Finalizó la 3ra Conferencia de Naciones Unidas sobre los Océanos en Niza (UNOC 3), Francia. Fueron cinco intensos días de críticas, pedidos y negociaciones que dejaron algunas frustraciones pero también avances.

No se alcanzó una de las metas principales: la entrada en vigor del Tratado Global de los Océanos que incluye la protección de la biodiversidad marina en aguas internacionales, hoy a merced de cualquiera. Para que entre en vigencia se necesitan 60 países que lo suscriban. Al finalizar la cumbre se llegó a 51, y se espera que pronto se sumen por lo menos los restantes. No podemos dejar pasar -porque nos enorgullece- el hecho de que Uruguay hace un año y medio depositó su instrumento de ratificación, cumpliendo una vez más con su histórico compromiso de apoyar iniciativas mundiales de conservación.

Entre lo resaltable diremos que la cumbre reunió a todos los Estados miembros. Contó con más de 100 mil participantes ocupados y preocupados por el presente y futuro de los océanos; lo que habla a las claras de la importancia global que ha adquirido el tema. Y 170 países aprobaron el llamamiento a proteger los océanos.

En los próximos meses continuarán las negociaciones sobre fondos marinos, así como la intención de aprobar un tratado sobre la grave contaminación por plásticos.

Uno de los aspectos más críticos a la hora de conseguir metas de conservación, es el relativo a disponer de la financiación que las haga viables. Se presentó el llamado “Mecanismo Un Océano” que incluye reunir los recursos económicos que permitan ampliar las áreas marinas protegidas (AMP) en aguas jurisdiccionales. En la actualidad solo el 8% en el planeta integran AMP. El compromiso de este mecanismo la elevará a más del 10%; aún muy lejos del 30% establecido como meta desde hace unos años.

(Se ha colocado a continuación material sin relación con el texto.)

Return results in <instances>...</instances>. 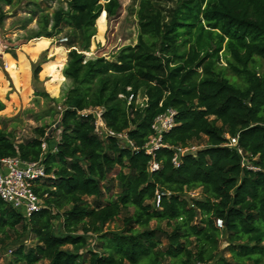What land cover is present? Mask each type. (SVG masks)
<instances>
[{"label": "trees", "instance_id": "1", "mask_svg": "<svg viewBox=\"0 0 264 264\" xmlns=\"http://www.w3.org/2000/svg\"><path fill=\"white\" fill-rule=\"evenodd\" d=\"M65 4L51 13L39 9L38 26L26 38L72 31L62 69L71 85L59 121L49 130L33 128L20 142L0 128V158H41L46 174L33 186L43 205L28 218L0 198V247L14 246L0 264H264V0H177L168 20L156 2L140 0L136 44L113 58L88 60L80 50L89 48L95 25L102 39L106 18L117 17L121 2ZM48 45L40 38L28 49ZM56 52L49 68L58 71L64 50ZM6 69L16 86L28 84L23 55ZM35 94L47 97L37 87ZM94 108L102 109L100 134ZM167 108L176 111L175 125L148 154L153 120ZM121 133L132 145L120 144ZM230 137H237L235 146L227 145ZM204 138L192 152L191 143ZM197 188L201 197L187 196ZM119 220L121 226L106 228Z\"/></svg>", "mask_w": 264, "mask_h": 264}, {"label": "rangeland", "instance_id": "2", "mask_svg": "<svg viewBox=\"0 0 264 264\" xmlns=\"http://www.w3.org/2000/svg\"><path fill=\"white\" fill-rule=\"evenodd\" d=\"M139 1L120 0L121 7L117 17L111 20L106 18V26L101 40L98 38L97 27L95 25L96 32L91 36L87 50H80L79 43L77 42L75 44V47L84 54L86 60L95 58L96 56H103L110 59L113 58L121 47L136 44L138 36L137 10L139 8ZM153 1L162 9L161 11L165 20L170 18L171 10L177 6V0ZM100 2H104V0H100ZM61 5L66 6L65 0H13L11 5L0 3V8L5 13L0 18V100L5 105L4 109L0 111V128L10 131L16 142L26 140L33 136V128L39 127L42 124H49L46 130L55 128L65 107L63 100L70 88L71 82L63 75L62 69L66 64L70 46L67 44L68 41L63 42L61 39L67 37L68 40L72 31L68 27H62L61 31L52 37H37L26 40L31 31L35 30L38 26L39 9L42 8L46 12L51 13ZM35 12L36 14L33 15ZM29 18L31 20L27 22ZM40 38L49 40L48 47L37 53L31 52L28 48ZM56 48L64 50V59L58 71L49 68V64L58 57ZM20 54L29 63V80L28 84L24 87L16 86L9 71L6 69V65L10 60L16 65ZM219 54V64L225 65L223 52L220 51ZM37 66L39 71L37 73V79L34 80L32 76L33 70ZM36 87L46 92L47 97L42 94L36 95ZM51 98L57 101H53ZM144 99L143 96L139 95L136 101L141 103ZM92 113L96 118L98 115L97 120H95L97 126L95 131L100 134V128L104 130L103 126H101L104 125L101 118L102 109L94 108ZM59 133V129L51 133V137L53 138L52 145L59 139ZM125 139L126 137L120 138L119 142L121 145L128 143ZM148 139L151 141L155 140L153 134H150ZM205 144L206 138L200 144L193 142L191 143L190 150L195 152L203 148ZM245 164H247L246 161ZM118 170L119 167H115L110 177H114ZM116 184V181H114L113 192L116 191ZM201 194L200 188L187 191V196L199 198ZM57 222L55 221V223ZM150 224L154 226L156 223L152 221ZM161 225L164 226V223ZM119 226H121L120 220L119 222L115 221L109 223V225L107 224L106 228L113 229ZM31 237L32 235H28L29 239L24 240L25 245L30 246L33 244ZM220 241V248L223 249L226 246V241L223 237L220 238ZM90 243L92 244L93 241ZM13 247L9 246V242L5 247H0V262L8 258ZM224 255L228 258L230 256L227 251L224 252ZM168 263V260L164 261V264Z\"/></svg>", "mask_w": 264, "mask_h": 264}, {"label": "built area", "instance_id": "3", "mask_svg": "<svg viewBox=\"0 0 264 264\" xmlns=\"http://www.w3.org/2000/svg\"><path fill=\"white\" fill-rule=\"evenodd\" d=\"M63 42L67 41V37L61 39ZM176 111L173 108H167L163 113L158 114L151 125L154 133V141L148 140L144 145V149L148 154H153L154 151L161 145L160 138L161 134L168 131L175 125ZM98 118V115H97ZM96 118V120H97ZM95 128L97 129L96 122ZM101 124V123H100ZM104 128V125H101ZM103 130V129H102ZM100 128V132H102ZM113 134L112 132H109ZM124 134H119L120 138ZM128 144L132 143L125 139ZM237 143V137H230L228 146H235ZM47 147V142L43 141L41 143V149L45 152ZM241 153V150L238 149ZM174 163L176 164V160ZM158 168L156 162H152L150 169L154 170ZM45 168L41 161V158L36 161H26L22 160L19 156H8L0 158V198L9 204L12 208L20 211L22 215L28 218L33 212L38 211L43 205L42 199L34 192L33 186L34 182L38 178L44 177ZM162 194V193H161ZM160 195L157 194L155 203L158 206ZM216 225L220 228L222 227V221L220 219L216 220ZM194 264H213L212 262H201L197 261Z\"/></svg>", "mask_w": 264, "mask_h": 264}]
</instances>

Recordemos que el 37% de la superficie de mares y océanos corresponden a aguas jurisdiccionales de los países costeros. Incluyen el mar territorial (soberanía plena como se tiene en las aguas interiores) hasta 12 millas náuticas de la costa; y a la zona económica exclusiva hasta 200 millas náuticas o más -si la plataforma continental se extiende más allá.

Los dos temas que consideramos más críticos para lograr un efectivo acuerdo mundial de conservación de las aguas oceánicas son: 1) Establecer una moratoria de la minería profunda. 2) Detener la pesca de arrastre de fondo. En estos asuntos las discusiones se tornan muy ásperas, con predominio de posturas intransigentes, porque lo que está en juego es mucho dinero para algunos. Tanto es así que, como se dijo al principio, no se logró aprobar el Tratado Global.

Sobre el segundo tema, estamos convencidos de que debemos ir a una prohibición total de esa modalidad pesquera. Sorprende que ya no se haya concretado. Se trata de una extracción muy destructiva, barriendo todo a su paso en el lecho marino utilizando grandes redes, y colectando indiscriminadamente buena parte de la diversidad biológica.

Queda claro que en materia multilateral hay mucho por hacer; pero lo crucial es ser optimistas, y avanzar sin dilaciones en la promoción de más compromisos que garanticen lo antes posible la conservación y utilización sostenible de los océanos.